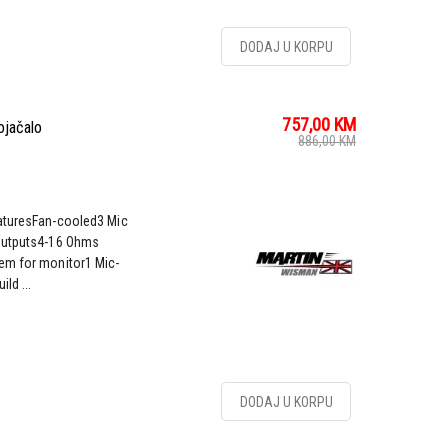
DODAJ U KORPU
757,00
KM
jačalo
886,00
KM
eaturesFan-cooled3 Mic
-outputs4-16 Ohms
em for monitor1 Mic-
ld ...
DODAJ U KORPU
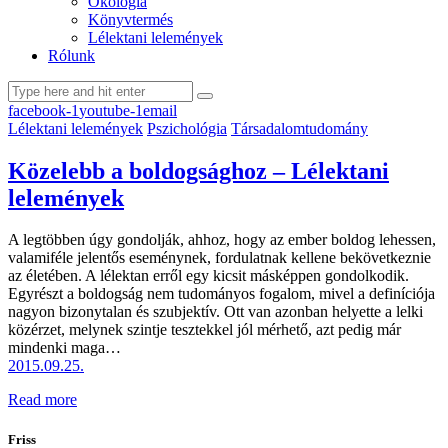
Ökológia
Könyvtermés
Lélektani lelemények
Rólunk
facebook-1
youtube-1
email
Lélektani lelemények
Pszichológia
Társadalomtudomány
Közelebb a boldogsághoz – Lélektani
lelemények
A legtöbben úgy gondolják, ahhoz, hogy az ember boldog lehessen,
valamiféle jelentős eseménynek, fordulatnak kellene bekövetkeznie
az életében. A lélektan erről egy kicsit másképpen gondolkodik.
Egyrészt a boldogság nem tudományos fogalom, mivel a definíciója
nagyon bizonytalan és szubjektív. Ott van azonban helyette a lelki
közérzet, melynek szintje tesztekkel jól mérhető, azt pedig már
mindenki maga…
2015.09.25.
Read more
Friss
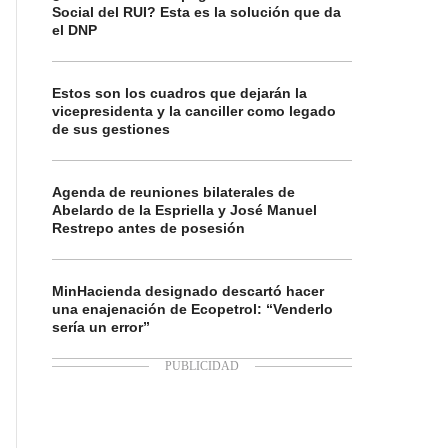
Social del RUI? Esta es la solución que da
el DNP
Estos son los cuadros que dejarán la
vicepresidenta y la canciller como legado
de sus gestiones
Agenda de reuniones bilaterales de
Abelardo de la Espriella y José Manuel
Restrepo antes de posesión
MinHacienda designado descartó hacer
una enajenación de Ecopetrol: “Venderlo
sería un error”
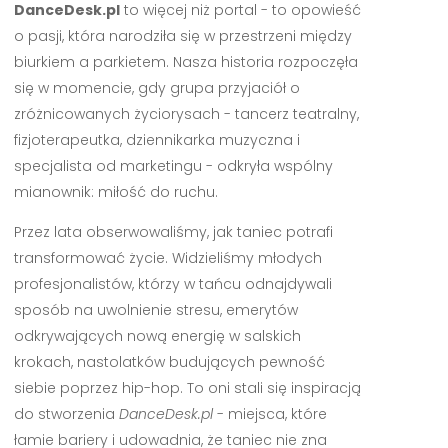
DanceDesk.pl
to więcej niż portal - to opowieść
o pasji, która narodziła się w przestrzeni między
biurkiem a parkietem. Nasza historia rozpoczęła
się w momencie, gdy grupa przyjaciół o
zróżnicowanych życiorysach - tancerz teatralny,
fizjoterapeutka, dziennikarka muzyczna i
specjalista od marketingu - odkryła wspólny
mianownik: miłość do ruchu.
Przez lata obserwowaliśmy, jak taniec potrafi
transformować życie. Widzieliśmy młodych
profesjonalistów, którzy w tańcu odnajdywali
sposób na uwolnienie stresu, emerytów
odkrywających nową energię w salskich
krokach, nastolatków budujących pewność
siebie poprzez hip-hop. To oni stali się inspiracją
do stworzenia
DanceDesk.pl
- miejsca, które
łamie bariery i udowadnia, że taniec nie zna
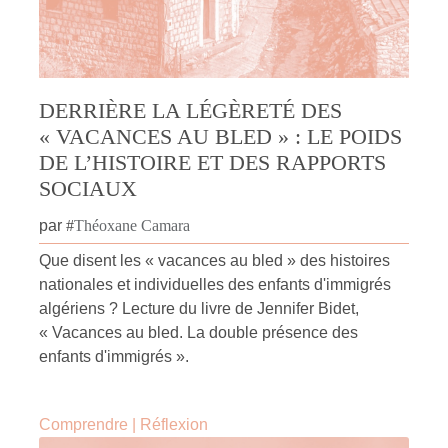
DERRIÈRE LA LÉGÈRETÉ DES
« VACANCES AU BLED » : LE POIDS
DE L’HISTOIRE ET DES RAPPORTS
SOCIAUX
par
#
Théoxane Camara
Que disent les « vacances au bled » des histoires
nationales et individuelles des enfants d'immigrés
algériens ? Lecture du livre de Jennifer Bidet,
« Vacances au bled. La double présence des
enfants d'immigrés ».
Comprendre
|
Réflexion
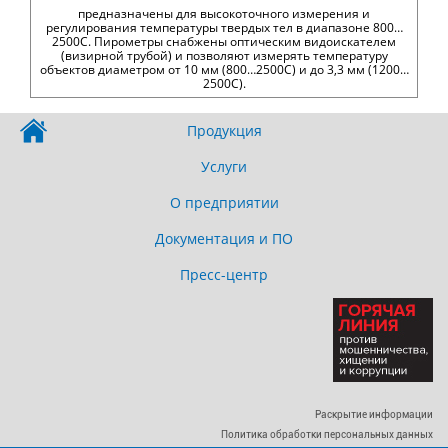
предназначены для высокоточного измерения и
регулирования температуры твердых тел в диапазоне 800…
2500С. Пирометры снабжены оптическим видоискателем
(визирной трубой) и позволяют измерять температуру
объектов диаметром от 10 мм (800…2500С) и до 3,3 мм (1200…
2500С).
Продукция
Услуги
О предприятии
Документация и ПО
Пресс-центр
Раскрытие информации
Политика обработки персональных данных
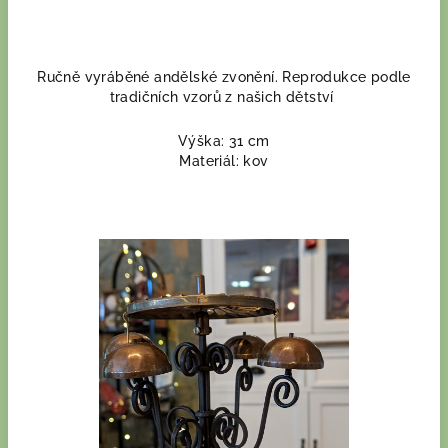
Ručně vyráběné andělské zvonění. Reprodukce podle
tradičních vzorů z našich dětství
Výška: 31 cm
Materiál: kov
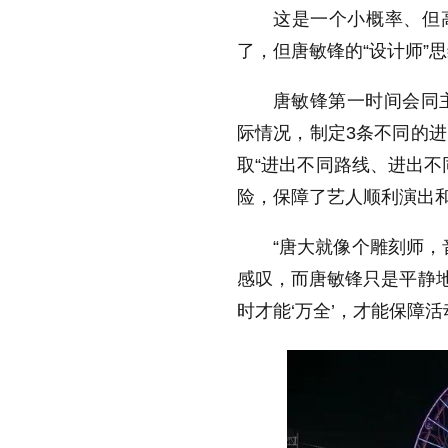
这是一个小概率、但
了，但唐敏锋的“设计师”
唐敏锋第一时间会同
际情况，制定3条不同的
取“进出不同路线、进出不
险，保障了艺人顺利演出
“唐大就像个雕刻师，
感叹，而唐敏锋只是平静地
时才能‘万全’，才能保障活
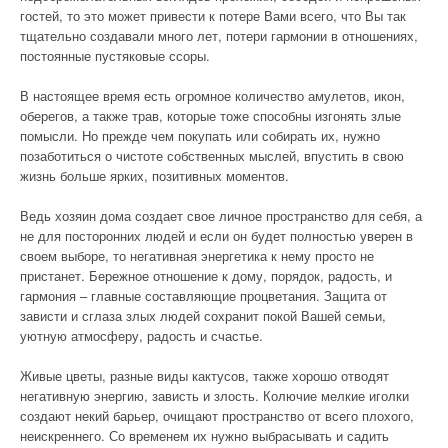
гостей, то это может привести к потере Вами всего, что Вы так
тщательно создавали много лет, потери гармонии в отношениях,
постоянные пустяковые ссоры.
В настоящее время есть огромное количество амулетов, икон,
оберегов, а также трав, которые тоже способны изгонять злые
помысли. Но прежде чем покупать или собирать их, нужно
позаботиться о чистоте собственных мыслей, впустить в свою
жизнь больше ярких, позитивных моментов.
Ведь хозяин дома создает свое личное пространство для себя, а
не для посторонних людей и если он будет полностью уверен в
своем выборе, то негативная энергетика к нему просто не
пристанет. Бережное отношение к дому, порядок, радость, и
гармония – главные составляющие процветания. Защита от
зависти и сглаза злых людей сохранит покой Вашей семьи,
уютную атмосферу, радость и счастье.
Живые цветы, разные виды кактусов, также хорошо отводят
негативную энергию, зависть и злость. Колючие мелкие иголки
создают некий барьер, очищают пространство от всего плохого,
неискреннего. Со временем их нужно выбрасывать и садить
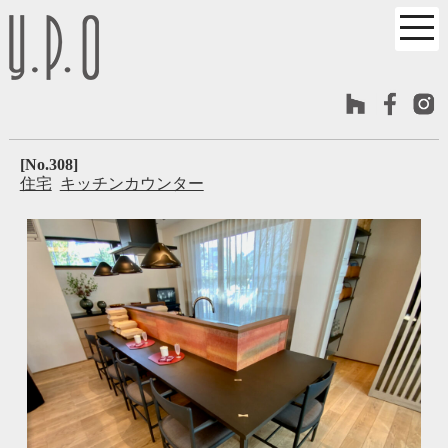
[No.308]
住宅
キッチンカウンター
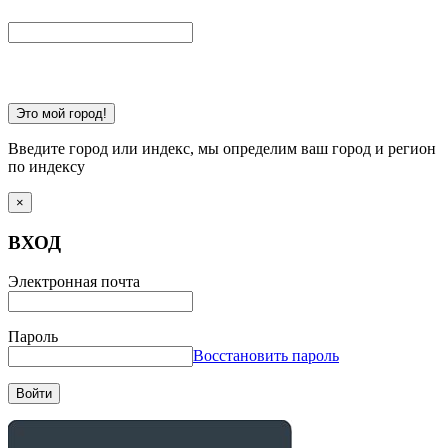
Это мой город!
Введите город или индекс, мы определим ваш город и регион
по индексу
×
ВХОД
Электронная почта
Пароль
Восстановить пароль
Войти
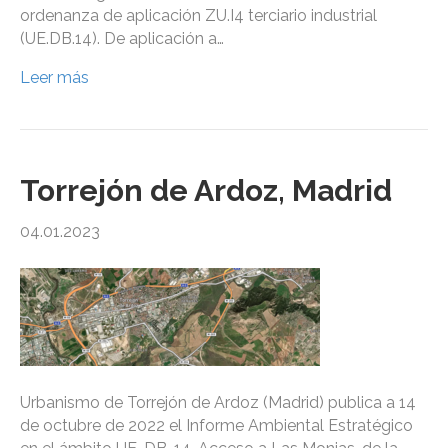
ordenanza de aplicación ZU.I4 terciario industrial
(UE.DB.14). De aplicación a…
Leer más
Torrejón de Ardoz, Madrid
04.01.2023
Urbanismo de Torrejón de Ardoz (Madrid) publica a 14
de octubre de 2022 el Informe Ambiental Estratégico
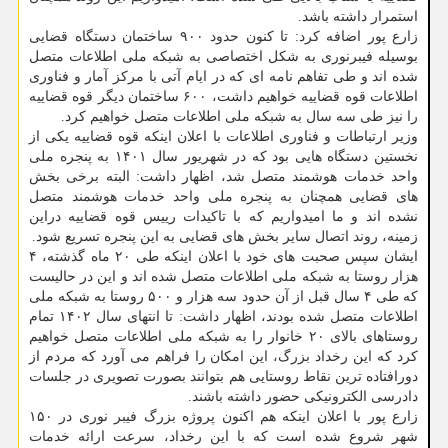
استمرار داشته باشد.
زارع پور اضافه کرد: تا کنون حدود ۹۰۰ ساختمان دستگاه قضایی
بوسیله فیبرنوری به شکل اختصاصی به شبکه ملی اطلاعات متصل
شده اند و طی تفاهم نامه ای که در ایام آتی با مرکز آمار و فناوری
اطلاعات قوه قضاییه خواهیم داشت، ۶۰۰ ساختمان دیگر قوه قضاییه
را نیز طی سه سال به شبکه ملی اطلاعات متصل خواهیم کرد.
وزیر ارتباطات و فناوری اطلاعات با اعلان اینکه قوه قضاییه یکی از
نخستین دستگاه هایی بود که در شهریور سال ۱۴۰۱ به پنجره ملی
واحد خدمات هوشمند متصل شد، اظهار داشت: البته برخی بخش
های قضایی همچنان به پنجره ملی واحد خدمات هوشمند متصل
نشده اند و ما امیدواریم که با تاکیدات رییس قوه قضاییه دراین
زمینه، روند اتصال سایر بخش های قضایی به این پنجره تسریع شود.
ایشان سپس صحبت های خود با اعلان اینکه طی ۲۰ ماه گذشته، ۴
هزار روستا به شبکه ملی اطلاعات متصل شده اند و این در حالیست
که طی ۴ سال قبل از آن حدود سه هزار و ۵۰۰ روستا به شبکه ملی
اطلاعات متصل شده بودند، اظهار داشت: تا انتهای سال ۱۴۰۲ تمام
روستاهای بالای ۲۰ خانوار را به شبکه ملی اطلاعات متصل خواهیم
کرد که این رخداد بزرگ، این امکان را فراهم می آورد که مردم از
دورافتاده ترین نقاط روستایی هم بتوانند بصورت تصویری در جلسات
دادرسی الکترونیکی حضور داشته باشند.
زارع پور با اعلان اینکه هم اکنون پروژه بزرگ فیبر نوری در ۱۵۰
شهر شروع شده است که با این رخداد، سرعت ارائه خدمات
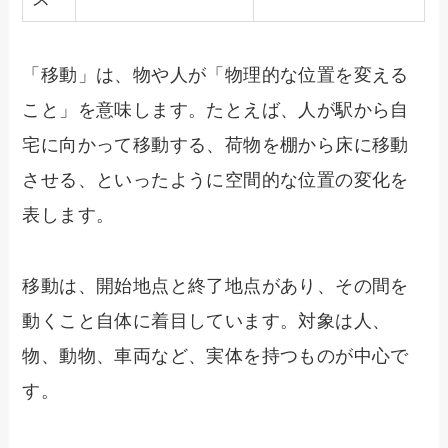
「移動」は、物や人が「物理的な位置を変える
こと」を意味します。たとえば、人が駅から自
宅に向かって移動する、荷物を棚から床に移動
させる、といったように空間的な位置の変化を
表します。
移動は、開始地点と終了地点があり、その間を
動くこと自体に着目しています。対象は人、
物、動物、車両など、実体を持つものが中心で
す。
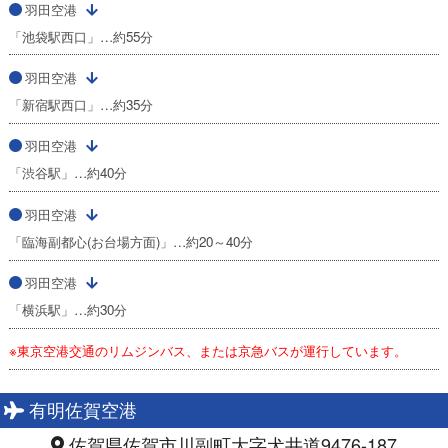
羽田空港
「池袋駅西口」…約55分
羽田空港
「新宿駅西口」…約35分
羽田空港
「渋谷駅」…約40分
羽田空港
「臨海副都心(お台場方面)」…約20～40分
羽田空港
「横浜駅」…約30分
※東京空港交通のリムジンバス、または京急バスが運行しています。
有明佐賀空港
佐賀県佐賀市川副町大字犬井道9476-187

::::

**PROBLEM DESCRIPTION:** Starting at the line above that holds "Раскрытие информации", return each line up to and including the one that holds "оберегов, а также", exactly as written, minus any pictures.

**OUTPUT:**
Раскрытие информации
Политика обработки персональных данных
Ručně vyráběné andělské zvonění. Reprodukce podle
tradičních vzorů z našich dětství
Výška: 31 cm
Materiál: kov
这是一个小概率、但
了，但唐敏锋的“设计师”
唐敏锋第一时间会同
际情况，制定3条不同的
取“进出不同路线、进出不
险，保障了艺人顺利演出
“唐大就像个雕刻师，
感叹，而唐敏锋只是平静地
时才能‘万全’，才能保障活
гостей, то это может привести к потере Вами всего, что Вы так
тщательно создавали много лет, потери гармонии в отношениях,
постоянные пустяковые ссоры.
В настоящее время есть огромное количество амулетов, икон,
оберегов, а также трав, которые тоже способны изгонять злые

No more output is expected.